X Du Comte D***

(Reçue 15 mai.)

Il me semble que tu t’es définitivement installée chez ta tante, ma chère coureuse ; je n’ose me révolter, parce que, si tu restes là-bas, c’est qu’il le faut ; mais cependant elle est lourde à supporter l’absence d’une si jolie et si charmante femme ; et toi, je pense que tu t’ennuies aussi sans moi : qui t’aimera et te caressera là-bas ?

Tout ce que tu m’écris de la tante me fait espérer que notre séparation ne sera pas sans fruits. Ces paroles de ta tante : « Tout ce qui est à toi est à moi ! » sont surtout significatives ; mais il me semble cependant qu’elle devait dire le contraire. Maintenant, permets-moi de te donner quelques conseils sur la distribution de tes cadeaux d’adieu. Les princesses Pichetzky sont nos adversaires ; on ne les achètera par rien, c’est pourquoi il ne me semble pas nécessaire de leur faire un cadeau. Vassilia, c’est autre chose, – on peut et il faut l’acheter ; mais à telles gens, on ne doit pas donner beaucoup à la fois : il faut surtout leur montrer la perspective de biens futurs ; tu lui donneras une robe tout de suite, nous lui enverrons le châle pour sa fête, et, si c’est possible, donne-lui quelque argent.
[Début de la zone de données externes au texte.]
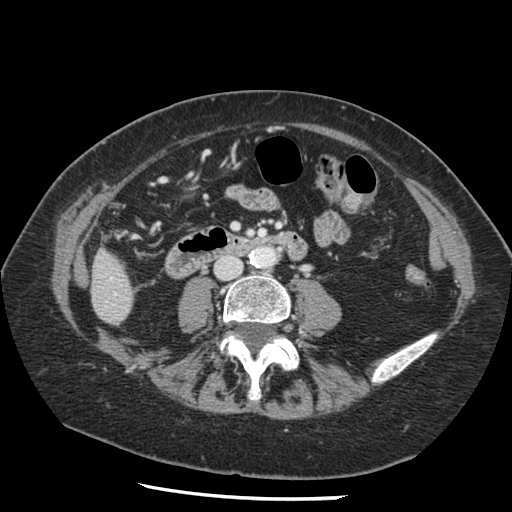
Contrast-enhanced abdominal CT, one axial slice; position 21 of 148 along the scan axis; intravenous contrast given; soft-tissue window (W 400 / L 40 HU); 2.5 mm slice thickness; 512 × 512 image matrix, field of view 330 × 330 mm. Case-level facts recorded for this patient, not image findings: patient: female, age 67 years at operation; diagnosis: colorectal cancer liver metastases, imaged before liver resection; multiple liver metastases: no; largest metastasis: 0.9 cm; chemotherapy before resection: yes.
Annotated regions visible in this slice (expert manual segmentation):
- liver: bounding box (x1, y1, x2, y2) in pixels: (92, 252, 133, 324)
- planned liver remnant (the part of the liver to remain after resection): (92, 252, 133, 323)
Il me semble que je t’ai écrit que Sophia Alexandrovna m’avait invité pour une partie de whist en simple redingote ; mais, comme elle avait dit la même chose à toutes les personnes qu’elle avait rencontrées pendant trois jours, en arrivant chez elle à onze heures, j’ai trouvé cinquante personnes qui se pressaient dans son petit logement : en un mot, c’était une soirée en règle. Par bonheur, je dînais ce même jour à l’ambassade d’Autriche : c’est pourquoi j’étais habillé non pas simplement, mais comme il faut. J’ai vu là ta Mary, et je lui ai parlé avec grand plaisir, car, indirectement, elle te rappelait à moi ; mais pourquoi a-t-elle toujours près d’elle ce grand beffroi de Névieroff ? Mary est une femme trop spirituelle pour trouver du plaisir dans sa société.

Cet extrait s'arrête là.